Second, positive discipline is about teaching, redirecting, and correcting—all of which takes a calm teacher and a calm listener. A simple example I use a lot with kids is when the right, emotional side of your brain is “lit up” in anger, the left, problem-solving side of your brain can’t focus to learn or process anything anyone is saying. So, if everyone is upset and yelling, no one is collected enough to teach or to learn. Discipline should not be dealt out of emotion, so before any action is taken, both the child and the parent may need a few minutes to cool off. Even if punishment isn’t delivered immediately, it’s better to deliver it when it’s going to be effective, which is when both sides are calm.
Third, yelling, particularly yelling that includes cursing, name-calling, and other insults, is damaging to children personally and to the parent-child relationship. Although children are influenced by a lot of people, parents continue to be the most important people in a child’s life. Using harsh verbal discipline to berate or shame children hurts their self-image and makes them feel worthless and incompetent. In addition to causing symptoms of depression, the child is also then more likely to have MORE behavior problems (fighting with peers, trouble in school, lying to parents), which only leads to a cycle of more yelling and more acting out. Interestingly, this study also found that even if the parent and child had an otherwise warm relationship outside of any altercations, the negative verbal behavior was still just as harmful. Being warm-fuzzy-fun-parent one minute, and yelling-losing-it-overly-critical-parent the next is confusing and anxiety-provoking for children.

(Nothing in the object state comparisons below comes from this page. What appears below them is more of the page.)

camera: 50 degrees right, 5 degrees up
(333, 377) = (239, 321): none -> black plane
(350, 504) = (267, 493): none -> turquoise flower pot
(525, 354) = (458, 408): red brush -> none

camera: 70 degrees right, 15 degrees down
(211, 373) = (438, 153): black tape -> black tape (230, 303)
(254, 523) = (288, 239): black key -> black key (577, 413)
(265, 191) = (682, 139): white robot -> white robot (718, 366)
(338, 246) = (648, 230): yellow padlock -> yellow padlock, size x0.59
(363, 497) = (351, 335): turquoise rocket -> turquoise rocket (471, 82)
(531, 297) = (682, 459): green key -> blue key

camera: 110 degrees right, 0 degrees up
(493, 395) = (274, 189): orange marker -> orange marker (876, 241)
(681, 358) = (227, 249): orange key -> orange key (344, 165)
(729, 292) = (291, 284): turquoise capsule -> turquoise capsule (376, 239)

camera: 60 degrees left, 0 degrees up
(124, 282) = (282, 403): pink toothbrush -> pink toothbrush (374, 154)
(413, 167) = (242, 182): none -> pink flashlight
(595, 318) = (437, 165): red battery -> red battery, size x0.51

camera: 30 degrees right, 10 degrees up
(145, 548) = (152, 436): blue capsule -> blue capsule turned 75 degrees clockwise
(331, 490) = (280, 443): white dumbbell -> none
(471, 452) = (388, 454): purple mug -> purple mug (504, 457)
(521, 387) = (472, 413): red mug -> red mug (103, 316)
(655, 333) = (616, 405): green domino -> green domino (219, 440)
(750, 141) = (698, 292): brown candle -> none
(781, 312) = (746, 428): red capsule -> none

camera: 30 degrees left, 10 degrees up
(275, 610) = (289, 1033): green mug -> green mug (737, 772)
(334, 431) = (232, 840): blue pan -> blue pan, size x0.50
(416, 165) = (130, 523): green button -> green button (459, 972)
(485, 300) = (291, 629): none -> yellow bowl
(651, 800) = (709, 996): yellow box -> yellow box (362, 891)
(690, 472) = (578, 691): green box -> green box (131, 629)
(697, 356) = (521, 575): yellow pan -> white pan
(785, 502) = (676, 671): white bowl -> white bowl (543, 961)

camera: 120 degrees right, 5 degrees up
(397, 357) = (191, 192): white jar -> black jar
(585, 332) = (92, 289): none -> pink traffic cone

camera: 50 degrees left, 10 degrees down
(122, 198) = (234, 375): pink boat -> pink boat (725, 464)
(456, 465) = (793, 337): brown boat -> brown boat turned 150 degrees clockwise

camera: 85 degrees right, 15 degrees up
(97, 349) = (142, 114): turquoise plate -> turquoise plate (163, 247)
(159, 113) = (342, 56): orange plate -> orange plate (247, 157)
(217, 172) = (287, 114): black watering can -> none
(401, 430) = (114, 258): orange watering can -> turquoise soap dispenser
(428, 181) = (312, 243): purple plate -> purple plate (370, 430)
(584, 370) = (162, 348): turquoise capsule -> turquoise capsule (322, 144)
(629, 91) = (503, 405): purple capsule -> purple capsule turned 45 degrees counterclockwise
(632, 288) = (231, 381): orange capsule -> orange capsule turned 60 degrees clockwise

In today’s stressed-out, maxed-out world, even good parents are going to snap at their children once in a while and not handle a situation as well as they would have liked. Parents often have the idea that they “have to be right” all the time, and any admission that they’re not all-knowing is a sign of weakness. Not true. Children learn conflict-resolution and forgiveness from their closest caregivers, whom they love and admire. A child is not only going to respect more a parent who can come back and apologize if needed, he or she is also going to learn to admit mistakes, ask for forgiveness, and make better choices in the future in all their relationships. Which life lesson is more important: “Mom/Dad is always right” or “Mom/Dad is human and when they hurt someone (like we all do), they are big enough to admit it, ask for forgiveness, and do better the next time?” Parents don’t have to always be right; they have to be strong, wise, and kind. Saying to a child: “Mom got angry and should not have yelled at you. I don’t like your behavior, but I love you. Mom is sorry; next time I will take time to calm down before we talk” is more powerful and instructive than “being right” at the cost of a child’s feelings and the larger lesson. Though no parent is perfect, parents need to be mindful of what they are modeling for their children (especially during stress and conflict) and how their children are going to take that behavior into the world.